WHAT THE TASK ASKS: Below are the records; copy out every line that holds the word "agent".

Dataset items
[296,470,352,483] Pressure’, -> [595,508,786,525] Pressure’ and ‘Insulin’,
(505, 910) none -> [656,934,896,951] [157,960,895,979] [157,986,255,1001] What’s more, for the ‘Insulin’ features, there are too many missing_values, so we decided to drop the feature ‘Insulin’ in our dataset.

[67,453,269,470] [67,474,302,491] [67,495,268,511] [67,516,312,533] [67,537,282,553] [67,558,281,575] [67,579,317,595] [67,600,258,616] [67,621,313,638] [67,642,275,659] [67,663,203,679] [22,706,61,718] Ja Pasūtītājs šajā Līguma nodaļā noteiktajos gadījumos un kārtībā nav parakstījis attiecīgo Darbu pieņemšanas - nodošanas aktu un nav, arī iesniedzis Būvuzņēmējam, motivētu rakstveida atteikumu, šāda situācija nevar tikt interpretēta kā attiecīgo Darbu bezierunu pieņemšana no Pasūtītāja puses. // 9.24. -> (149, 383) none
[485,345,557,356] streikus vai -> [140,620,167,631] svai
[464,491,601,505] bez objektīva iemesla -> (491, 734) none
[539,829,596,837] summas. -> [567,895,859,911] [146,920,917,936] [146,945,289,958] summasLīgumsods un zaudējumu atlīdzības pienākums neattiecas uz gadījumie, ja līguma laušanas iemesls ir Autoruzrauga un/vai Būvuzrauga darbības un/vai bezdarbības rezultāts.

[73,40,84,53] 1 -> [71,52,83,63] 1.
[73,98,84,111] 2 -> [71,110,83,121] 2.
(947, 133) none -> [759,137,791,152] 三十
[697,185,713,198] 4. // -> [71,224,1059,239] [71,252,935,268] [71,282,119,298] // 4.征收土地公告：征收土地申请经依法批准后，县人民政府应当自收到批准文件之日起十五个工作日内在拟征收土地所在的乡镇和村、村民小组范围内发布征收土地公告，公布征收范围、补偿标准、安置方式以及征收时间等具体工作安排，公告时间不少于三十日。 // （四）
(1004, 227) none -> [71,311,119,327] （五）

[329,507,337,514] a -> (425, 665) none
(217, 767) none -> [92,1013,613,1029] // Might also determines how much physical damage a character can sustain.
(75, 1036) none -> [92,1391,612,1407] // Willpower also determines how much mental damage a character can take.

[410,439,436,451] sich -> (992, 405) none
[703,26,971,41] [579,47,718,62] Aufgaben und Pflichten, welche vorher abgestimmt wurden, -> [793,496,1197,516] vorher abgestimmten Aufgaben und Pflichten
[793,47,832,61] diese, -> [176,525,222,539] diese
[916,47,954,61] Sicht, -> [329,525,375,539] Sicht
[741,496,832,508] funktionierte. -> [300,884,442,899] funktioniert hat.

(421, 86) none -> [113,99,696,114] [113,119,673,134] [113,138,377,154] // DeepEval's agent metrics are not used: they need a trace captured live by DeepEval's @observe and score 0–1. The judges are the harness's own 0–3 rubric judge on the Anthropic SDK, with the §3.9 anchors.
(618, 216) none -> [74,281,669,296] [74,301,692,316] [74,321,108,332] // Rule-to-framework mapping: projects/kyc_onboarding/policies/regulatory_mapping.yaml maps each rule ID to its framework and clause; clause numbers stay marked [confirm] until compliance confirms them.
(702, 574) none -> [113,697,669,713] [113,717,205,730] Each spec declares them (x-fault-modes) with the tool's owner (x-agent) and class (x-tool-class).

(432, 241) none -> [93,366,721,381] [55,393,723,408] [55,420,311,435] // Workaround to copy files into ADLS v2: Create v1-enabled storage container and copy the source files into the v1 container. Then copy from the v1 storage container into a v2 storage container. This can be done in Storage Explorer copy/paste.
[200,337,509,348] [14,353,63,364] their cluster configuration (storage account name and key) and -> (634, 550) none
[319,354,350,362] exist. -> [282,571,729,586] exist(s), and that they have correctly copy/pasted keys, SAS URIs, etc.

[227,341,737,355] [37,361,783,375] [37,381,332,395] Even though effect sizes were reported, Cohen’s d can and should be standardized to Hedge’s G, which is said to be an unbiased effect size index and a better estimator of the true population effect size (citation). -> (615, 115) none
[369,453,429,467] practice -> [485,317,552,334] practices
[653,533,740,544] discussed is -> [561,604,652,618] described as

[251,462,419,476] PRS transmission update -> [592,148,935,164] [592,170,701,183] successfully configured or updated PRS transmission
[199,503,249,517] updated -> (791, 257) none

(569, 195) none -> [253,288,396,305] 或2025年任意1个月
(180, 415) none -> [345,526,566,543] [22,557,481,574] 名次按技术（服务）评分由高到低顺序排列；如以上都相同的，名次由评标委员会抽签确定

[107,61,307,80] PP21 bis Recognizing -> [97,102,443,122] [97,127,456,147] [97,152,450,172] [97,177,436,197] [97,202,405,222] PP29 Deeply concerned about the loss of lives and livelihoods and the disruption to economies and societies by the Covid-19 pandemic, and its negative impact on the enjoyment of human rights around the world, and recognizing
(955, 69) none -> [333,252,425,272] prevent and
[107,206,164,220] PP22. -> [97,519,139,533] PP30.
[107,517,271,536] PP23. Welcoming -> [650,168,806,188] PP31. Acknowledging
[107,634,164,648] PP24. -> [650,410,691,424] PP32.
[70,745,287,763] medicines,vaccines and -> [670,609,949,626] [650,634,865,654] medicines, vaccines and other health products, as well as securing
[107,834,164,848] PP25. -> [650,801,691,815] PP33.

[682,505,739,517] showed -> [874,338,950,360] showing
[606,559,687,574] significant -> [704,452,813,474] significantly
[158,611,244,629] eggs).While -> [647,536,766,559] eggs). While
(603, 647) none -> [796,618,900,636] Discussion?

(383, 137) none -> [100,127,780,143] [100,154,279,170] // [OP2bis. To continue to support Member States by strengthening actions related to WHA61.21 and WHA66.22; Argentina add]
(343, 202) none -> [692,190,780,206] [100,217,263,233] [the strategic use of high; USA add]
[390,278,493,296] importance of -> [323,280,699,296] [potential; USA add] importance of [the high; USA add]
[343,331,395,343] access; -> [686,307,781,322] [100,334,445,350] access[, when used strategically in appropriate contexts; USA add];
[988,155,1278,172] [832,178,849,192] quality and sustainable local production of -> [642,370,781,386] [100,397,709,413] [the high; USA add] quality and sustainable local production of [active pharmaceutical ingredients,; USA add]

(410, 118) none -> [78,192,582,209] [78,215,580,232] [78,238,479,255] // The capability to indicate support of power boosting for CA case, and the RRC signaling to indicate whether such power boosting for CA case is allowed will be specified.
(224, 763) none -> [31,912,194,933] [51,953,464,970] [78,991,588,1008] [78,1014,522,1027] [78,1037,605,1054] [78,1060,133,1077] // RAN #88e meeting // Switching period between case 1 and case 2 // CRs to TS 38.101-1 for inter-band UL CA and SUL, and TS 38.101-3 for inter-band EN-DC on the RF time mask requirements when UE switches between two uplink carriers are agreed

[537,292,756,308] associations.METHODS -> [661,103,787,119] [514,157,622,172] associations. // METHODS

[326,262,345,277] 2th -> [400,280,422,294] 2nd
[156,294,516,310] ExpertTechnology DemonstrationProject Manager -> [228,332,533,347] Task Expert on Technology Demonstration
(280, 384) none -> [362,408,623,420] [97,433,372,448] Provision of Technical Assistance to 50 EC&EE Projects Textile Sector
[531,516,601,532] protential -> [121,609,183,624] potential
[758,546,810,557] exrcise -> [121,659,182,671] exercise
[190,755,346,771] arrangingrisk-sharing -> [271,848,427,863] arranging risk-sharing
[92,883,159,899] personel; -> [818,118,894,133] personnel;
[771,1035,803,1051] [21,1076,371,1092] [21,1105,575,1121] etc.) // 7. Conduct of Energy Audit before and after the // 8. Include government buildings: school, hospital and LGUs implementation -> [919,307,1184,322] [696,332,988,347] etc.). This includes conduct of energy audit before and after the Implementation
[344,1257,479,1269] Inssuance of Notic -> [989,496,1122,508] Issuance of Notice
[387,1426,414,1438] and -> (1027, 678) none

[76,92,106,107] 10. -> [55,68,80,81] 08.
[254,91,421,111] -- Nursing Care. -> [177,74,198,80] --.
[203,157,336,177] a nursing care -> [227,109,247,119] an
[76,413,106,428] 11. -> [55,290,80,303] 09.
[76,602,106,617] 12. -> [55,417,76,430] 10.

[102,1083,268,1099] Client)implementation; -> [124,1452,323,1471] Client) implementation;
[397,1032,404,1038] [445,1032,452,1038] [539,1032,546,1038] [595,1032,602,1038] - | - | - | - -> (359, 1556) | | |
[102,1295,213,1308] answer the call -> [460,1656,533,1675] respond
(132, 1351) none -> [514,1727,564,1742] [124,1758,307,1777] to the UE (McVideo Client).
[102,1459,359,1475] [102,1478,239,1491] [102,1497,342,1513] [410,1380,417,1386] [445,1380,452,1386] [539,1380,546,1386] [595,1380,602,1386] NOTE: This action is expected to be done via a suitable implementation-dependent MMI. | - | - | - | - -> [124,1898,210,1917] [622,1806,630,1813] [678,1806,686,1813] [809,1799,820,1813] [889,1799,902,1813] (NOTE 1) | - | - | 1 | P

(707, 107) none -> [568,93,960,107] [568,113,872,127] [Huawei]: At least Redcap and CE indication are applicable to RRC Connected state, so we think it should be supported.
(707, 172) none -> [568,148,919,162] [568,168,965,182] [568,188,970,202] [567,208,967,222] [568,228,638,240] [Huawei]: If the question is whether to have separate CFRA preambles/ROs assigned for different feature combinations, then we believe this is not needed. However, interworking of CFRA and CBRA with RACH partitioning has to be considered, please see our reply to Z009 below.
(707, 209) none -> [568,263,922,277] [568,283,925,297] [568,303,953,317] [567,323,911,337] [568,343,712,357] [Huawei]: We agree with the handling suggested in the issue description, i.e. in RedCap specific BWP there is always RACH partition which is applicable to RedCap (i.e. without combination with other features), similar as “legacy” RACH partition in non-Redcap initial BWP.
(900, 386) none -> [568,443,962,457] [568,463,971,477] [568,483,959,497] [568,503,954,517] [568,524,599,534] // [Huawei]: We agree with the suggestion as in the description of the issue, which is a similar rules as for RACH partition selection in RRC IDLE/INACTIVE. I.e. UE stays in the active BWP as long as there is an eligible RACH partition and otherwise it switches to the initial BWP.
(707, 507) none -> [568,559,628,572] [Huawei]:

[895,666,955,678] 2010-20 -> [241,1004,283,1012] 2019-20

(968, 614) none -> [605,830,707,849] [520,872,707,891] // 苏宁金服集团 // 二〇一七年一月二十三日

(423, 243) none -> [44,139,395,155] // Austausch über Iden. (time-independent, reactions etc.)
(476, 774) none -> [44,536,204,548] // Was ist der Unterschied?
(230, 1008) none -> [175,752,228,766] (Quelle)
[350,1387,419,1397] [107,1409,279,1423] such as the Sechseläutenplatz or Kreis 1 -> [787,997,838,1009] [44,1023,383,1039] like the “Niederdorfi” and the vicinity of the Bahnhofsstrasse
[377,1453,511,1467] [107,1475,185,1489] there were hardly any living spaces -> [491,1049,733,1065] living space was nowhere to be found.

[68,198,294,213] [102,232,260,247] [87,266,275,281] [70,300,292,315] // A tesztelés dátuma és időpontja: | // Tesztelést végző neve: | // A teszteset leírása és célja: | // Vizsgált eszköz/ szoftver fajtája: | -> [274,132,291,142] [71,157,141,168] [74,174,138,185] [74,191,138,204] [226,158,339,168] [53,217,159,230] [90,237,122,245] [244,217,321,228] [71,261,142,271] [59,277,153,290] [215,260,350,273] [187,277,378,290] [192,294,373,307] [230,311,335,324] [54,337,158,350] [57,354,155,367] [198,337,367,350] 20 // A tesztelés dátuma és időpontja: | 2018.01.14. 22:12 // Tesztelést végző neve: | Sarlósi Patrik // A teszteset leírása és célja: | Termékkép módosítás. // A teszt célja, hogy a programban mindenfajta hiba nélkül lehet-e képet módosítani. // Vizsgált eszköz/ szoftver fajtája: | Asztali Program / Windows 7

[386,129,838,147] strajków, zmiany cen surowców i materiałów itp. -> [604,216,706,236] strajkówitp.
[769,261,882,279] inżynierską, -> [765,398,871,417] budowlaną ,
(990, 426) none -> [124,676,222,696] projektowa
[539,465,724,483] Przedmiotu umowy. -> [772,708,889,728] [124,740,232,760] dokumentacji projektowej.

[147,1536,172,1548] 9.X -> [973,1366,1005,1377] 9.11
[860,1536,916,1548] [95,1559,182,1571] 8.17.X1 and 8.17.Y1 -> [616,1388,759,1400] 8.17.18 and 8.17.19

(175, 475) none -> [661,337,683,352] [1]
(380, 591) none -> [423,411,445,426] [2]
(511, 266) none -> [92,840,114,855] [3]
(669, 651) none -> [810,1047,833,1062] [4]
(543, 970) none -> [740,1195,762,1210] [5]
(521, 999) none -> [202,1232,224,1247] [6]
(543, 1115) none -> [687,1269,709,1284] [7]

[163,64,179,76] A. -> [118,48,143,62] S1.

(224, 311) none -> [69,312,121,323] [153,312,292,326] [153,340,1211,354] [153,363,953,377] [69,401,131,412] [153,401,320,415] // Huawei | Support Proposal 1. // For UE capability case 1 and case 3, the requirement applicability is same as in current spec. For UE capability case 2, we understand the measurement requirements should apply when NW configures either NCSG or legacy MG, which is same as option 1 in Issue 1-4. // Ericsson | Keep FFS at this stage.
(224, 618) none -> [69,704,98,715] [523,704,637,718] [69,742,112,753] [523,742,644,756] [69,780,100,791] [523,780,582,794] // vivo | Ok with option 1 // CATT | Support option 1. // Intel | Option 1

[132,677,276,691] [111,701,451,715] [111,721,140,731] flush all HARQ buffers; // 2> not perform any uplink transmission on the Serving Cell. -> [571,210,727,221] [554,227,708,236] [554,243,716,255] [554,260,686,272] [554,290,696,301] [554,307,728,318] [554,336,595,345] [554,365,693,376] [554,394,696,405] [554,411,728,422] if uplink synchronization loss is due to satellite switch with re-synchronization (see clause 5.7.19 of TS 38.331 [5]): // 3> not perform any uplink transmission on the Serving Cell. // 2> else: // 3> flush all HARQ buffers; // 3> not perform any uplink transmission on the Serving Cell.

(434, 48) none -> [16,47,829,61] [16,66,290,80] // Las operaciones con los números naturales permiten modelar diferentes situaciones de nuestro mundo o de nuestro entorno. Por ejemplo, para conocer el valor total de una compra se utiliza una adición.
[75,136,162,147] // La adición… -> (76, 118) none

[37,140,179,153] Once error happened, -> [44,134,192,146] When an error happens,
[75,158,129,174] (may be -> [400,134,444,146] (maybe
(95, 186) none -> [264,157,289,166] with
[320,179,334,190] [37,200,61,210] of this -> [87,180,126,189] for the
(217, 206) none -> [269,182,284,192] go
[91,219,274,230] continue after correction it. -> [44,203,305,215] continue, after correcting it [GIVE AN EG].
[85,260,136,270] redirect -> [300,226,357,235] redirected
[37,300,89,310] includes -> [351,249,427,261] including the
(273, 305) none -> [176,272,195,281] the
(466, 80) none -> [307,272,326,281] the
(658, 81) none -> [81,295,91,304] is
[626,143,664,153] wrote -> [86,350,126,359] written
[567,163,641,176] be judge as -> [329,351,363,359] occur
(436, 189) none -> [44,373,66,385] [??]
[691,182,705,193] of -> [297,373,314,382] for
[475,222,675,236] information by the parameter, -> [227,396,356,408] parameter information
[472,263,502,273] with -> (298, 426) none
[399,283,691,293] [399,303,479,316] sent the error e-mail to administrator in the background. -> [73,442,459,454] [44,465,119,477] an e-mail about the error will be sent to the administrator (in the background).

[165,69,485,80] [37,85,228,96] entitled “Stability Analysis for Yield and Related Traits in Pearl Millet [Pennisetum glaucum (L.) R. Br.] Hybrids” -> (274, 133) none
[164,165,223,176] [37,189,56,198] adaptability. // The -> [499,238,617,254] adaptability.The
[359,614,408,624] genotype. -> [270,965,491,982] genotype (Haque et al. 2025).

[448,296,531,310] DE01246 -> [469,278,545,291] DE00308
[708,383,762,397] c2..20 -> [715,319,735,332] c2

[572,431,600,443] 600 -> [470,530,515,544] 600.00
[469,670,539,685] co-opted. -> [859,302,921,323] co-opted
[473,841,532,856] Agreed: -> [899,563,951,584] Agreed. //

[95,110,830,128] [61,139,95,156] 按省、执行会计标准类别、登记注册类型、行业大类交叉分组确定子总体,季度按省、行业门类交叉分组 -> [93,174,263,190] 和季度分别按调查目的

EXERCISE RESPONSE:
(421, 86) none -> [113,99,696,114] [113,119,673,134] [113,138,377,154] // DeepEval's agent metrics are not used: they need a trace captured live by DeepEval's @observe and score 0–1. The judges are the harness's own 0–3 rubric judge on the Anthropic SDK, with the §3.9 anchors.
(702, 574) none -> [113,697,669,713] [113,717,205,730] Each spec declares them (x-fault-modes) with the tool's owner (x-agent) and class (x-tool-class).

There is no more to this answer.